● **Exercise details**
Wherever "format" shows up in the records below, copy the whole line.

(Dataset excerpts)
^^^^
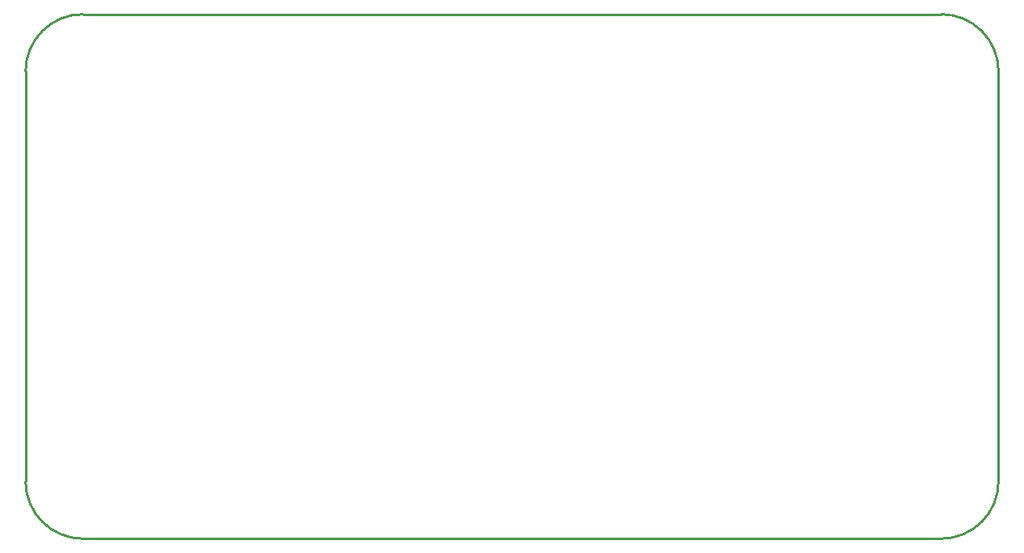
<source format=gm1>
G04 #@! TF.GenerationSoftware,KiCad,Pcbnew,6.0.4-6f826c9f35~116~ubuntu20.04.1*
G04 #@! TF.CreationDate,2022-04-25T20:45:33+02:00*
G04 #@! TF.ProjectId,Open_KIoT,4f70656e-5f4b-4496-9f54-2e6b69636164,rev?*
G04 #@! TF.SameCoordinates,Original*
G04 #@! TF.FileFunction,Profile,NP*
%FSLAX46Y46*%
G04 Gerber Fmt 4.6, Leading zero omitted, Abs format (unit mm)*
G04 Created by KiCad (PCBNEW 6.0.4-6f826c9f35~116~ubuntu20.04.1) date 2022-04-25 20:45:33*
%MOMM*%
%LPD*%
G01*
G04 APERTURE LIST*
G04 #@! TA.AperFunction,Profile*
%ADD10C,0.250000*%
G04 #@! TD*
G04 APERTURE END LIST*
D10*
X59290000Y-162030000D02*
G75*
G03*
X65290000Y-168030000I5999999J-1D01*
G01*
X161289940Y-119030000D02*
G75*
G03*
X155290000Y-113030000I-5999920J80D01*
G01*
X155290000Y-168030000D02*
G75*
G03*
X161290000Y-162030000I20J5999980D01*
G01*
X65290000Y-113030000D02*
G75*
G03*
X59290000Y-119030000I-1J-5999999D01*
G01*
X59290000Y-119030000D02*
X59290000Y-162030000D01*
X155290000Y-113030000D02*
X65290000Y-113030000D01*
X161290000Y-162030000D02*
X161290000Y-119030000D01*
X65290000Y-168030000D02*
X155290000Y-168030000D01*
M02*

</source>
^^^^
● **Written reply**
<source format=gm1>
G04 Gerber Fmt 4.6, Leading zero omitted, Abs format (unit mm)*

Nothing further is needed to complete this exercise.